**REQUIRED ACTION**
Which lines mention "stomach"? Show each one from the listing.

**DATASET ENTRIES**
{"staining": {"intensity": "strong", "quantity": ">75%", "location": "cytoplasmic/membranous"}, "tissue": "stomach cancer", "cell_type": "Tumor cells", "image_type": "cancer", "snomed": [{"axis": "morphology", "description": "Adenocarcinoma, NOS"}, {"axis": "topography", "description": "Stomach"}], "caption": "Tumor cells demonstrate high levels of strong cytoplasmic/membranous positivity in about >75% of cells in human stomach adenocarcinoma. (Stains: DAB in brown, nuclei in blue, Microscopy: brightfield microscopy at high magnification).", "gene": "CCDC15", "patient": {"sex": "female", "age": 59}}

...

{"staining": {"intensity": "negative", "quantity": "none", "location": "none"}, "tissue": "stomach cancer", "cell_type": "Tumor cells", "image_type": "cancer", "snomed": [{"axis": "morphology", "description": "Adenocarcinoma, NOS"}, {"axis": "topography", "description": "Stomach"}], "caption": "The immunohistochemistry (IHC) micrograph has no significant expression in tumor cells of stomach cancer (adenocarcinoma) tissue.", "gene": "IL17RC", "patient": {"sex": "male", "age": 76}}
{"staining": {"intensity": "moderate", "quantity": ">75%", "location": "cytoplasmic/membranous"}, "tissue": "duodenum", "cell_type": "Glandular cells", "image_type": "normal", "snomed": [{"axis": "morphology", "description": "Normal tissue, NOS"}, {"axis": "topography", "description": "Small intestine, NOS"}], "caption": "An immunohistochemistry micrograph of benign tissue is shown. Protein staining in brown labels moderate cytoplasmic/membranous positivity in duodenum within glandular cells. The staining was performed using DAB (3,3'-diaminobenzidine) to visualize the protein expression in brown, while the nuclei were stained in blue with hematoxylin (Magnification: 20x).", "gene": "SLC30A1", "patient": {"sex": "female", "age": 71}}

==

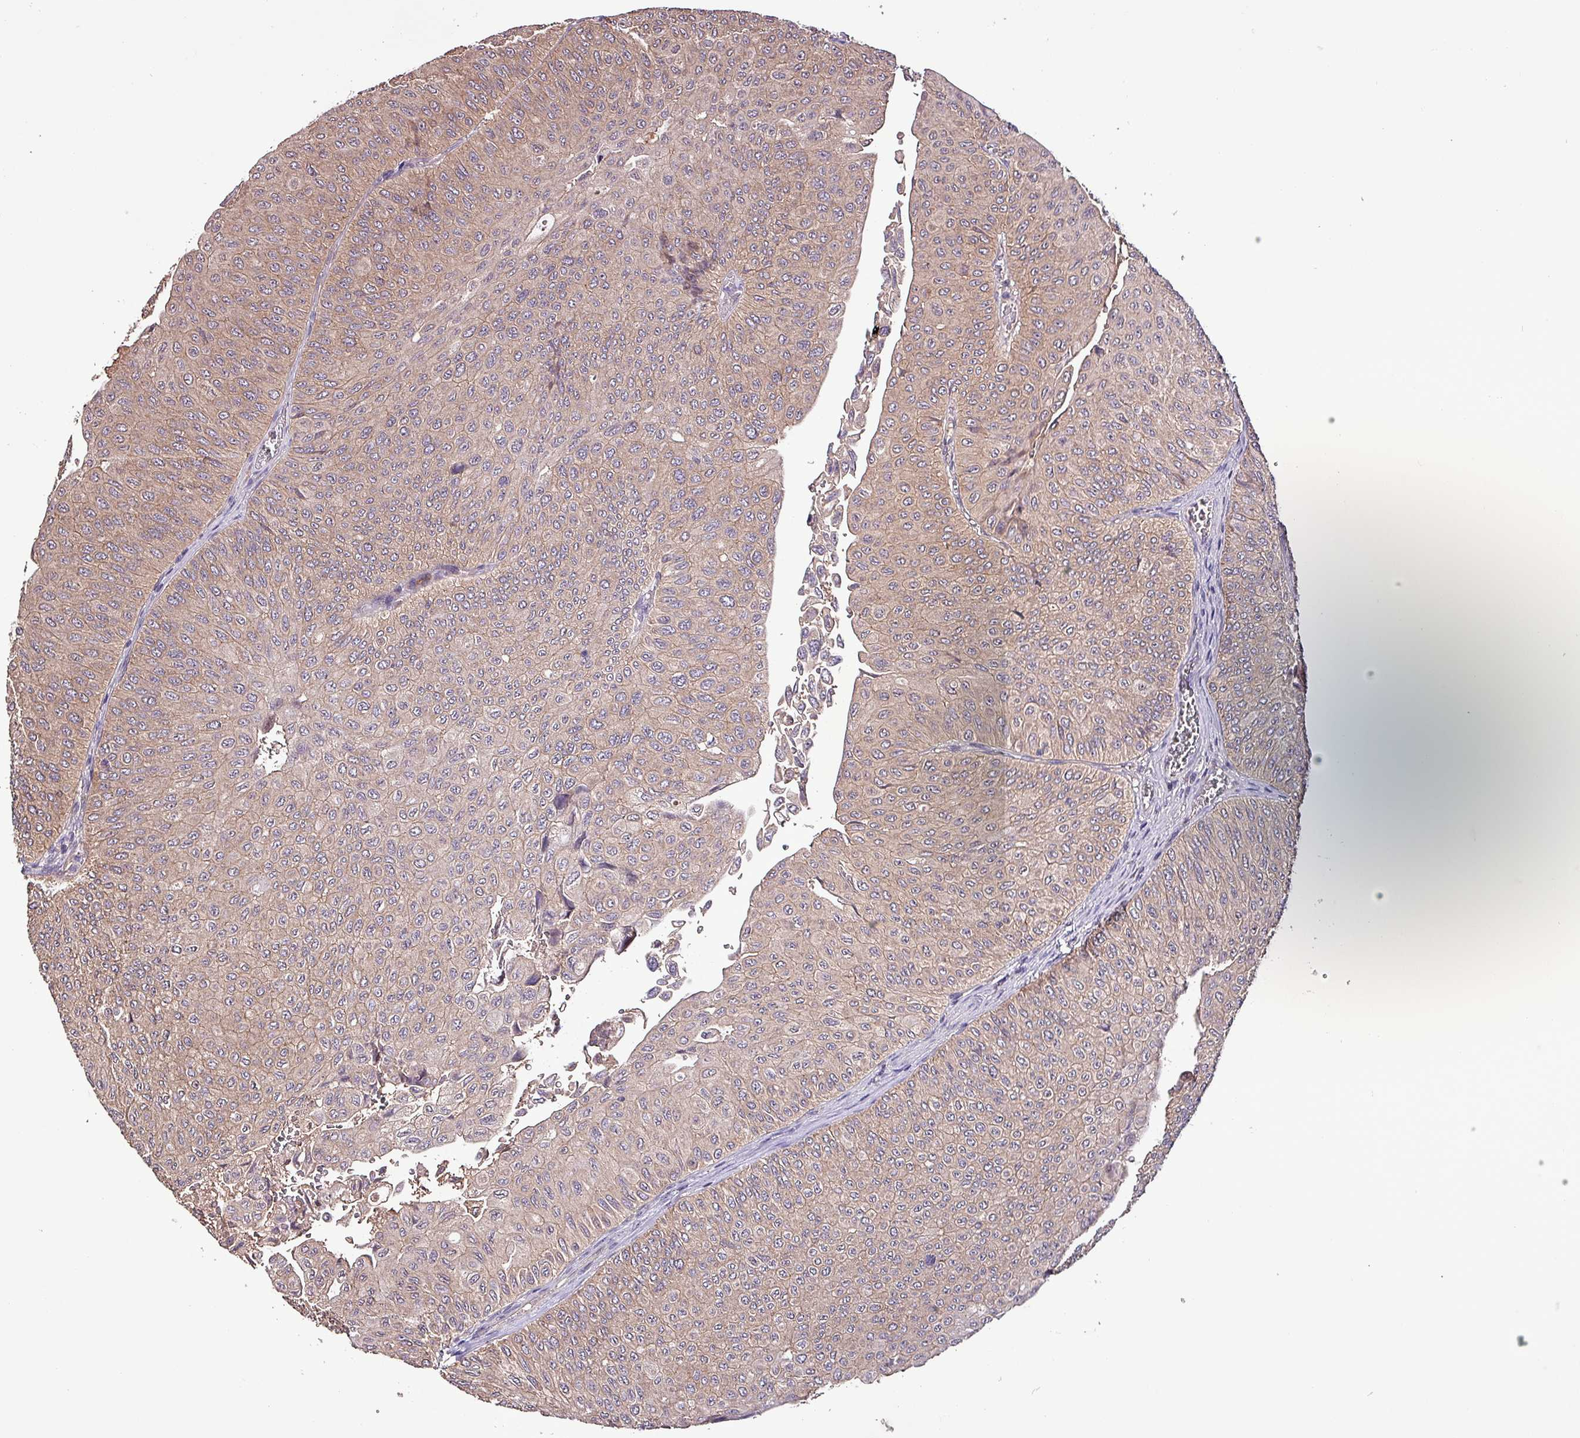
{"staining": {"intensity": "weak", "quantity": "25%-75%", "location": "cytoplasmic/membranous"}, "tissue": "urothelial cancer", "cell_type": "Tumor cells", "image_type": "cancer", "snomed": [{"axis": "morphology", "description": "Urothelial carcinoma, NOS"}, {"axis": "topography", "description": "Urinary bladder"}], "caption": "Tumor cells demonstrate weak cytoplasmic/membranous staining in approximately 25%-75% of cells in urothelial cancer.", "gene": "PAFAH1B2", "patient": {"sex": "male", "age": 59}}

**OUTPUT OF THE TASK**
{"staining": {"intensity": "strong", "quantity": ">75%", "location": "cytoplasmic/membranous"}, "tissue": "stomach cancer", "cell_type": "Tumor cells", "image_type": "cancer", "snomed": [{"axis": "morphology", "description": "Adenocarcinoma, NOS"}, {"axis": "topography", "description": "Stomach"}], "caption": "Tumor cells demonstrate high levels of strong cytoplasmic/membranous positivity in about >75% of cells in human stomach adenocarcinoma. (Stains: DAB in brown, nuclei in blue, Microscopy: brightfield microscopy at high magnification).", "gene": "CCDC15", "patient": {"sex": "female", "age": 59}}
{"staining": {"intensity": "negative", "quantity": "none", "location": "none"}, "tissue": "stomach cancer", "cell_type": "Tumor cells", "image_type": "cancer", "snomed": [{"axis": "morphology", "description": "Adenocarcinoma, NOS"}, {"axis": "topography", "description": "Stomach"}], "caption": "The immunohistochemistry (IHC) micrograph has no significant expression in tumor cells of stomach cancer (adenocarcinoma) tissue.", "gene": "IL17RC", "patient": {"sex": "male", "age": 76}}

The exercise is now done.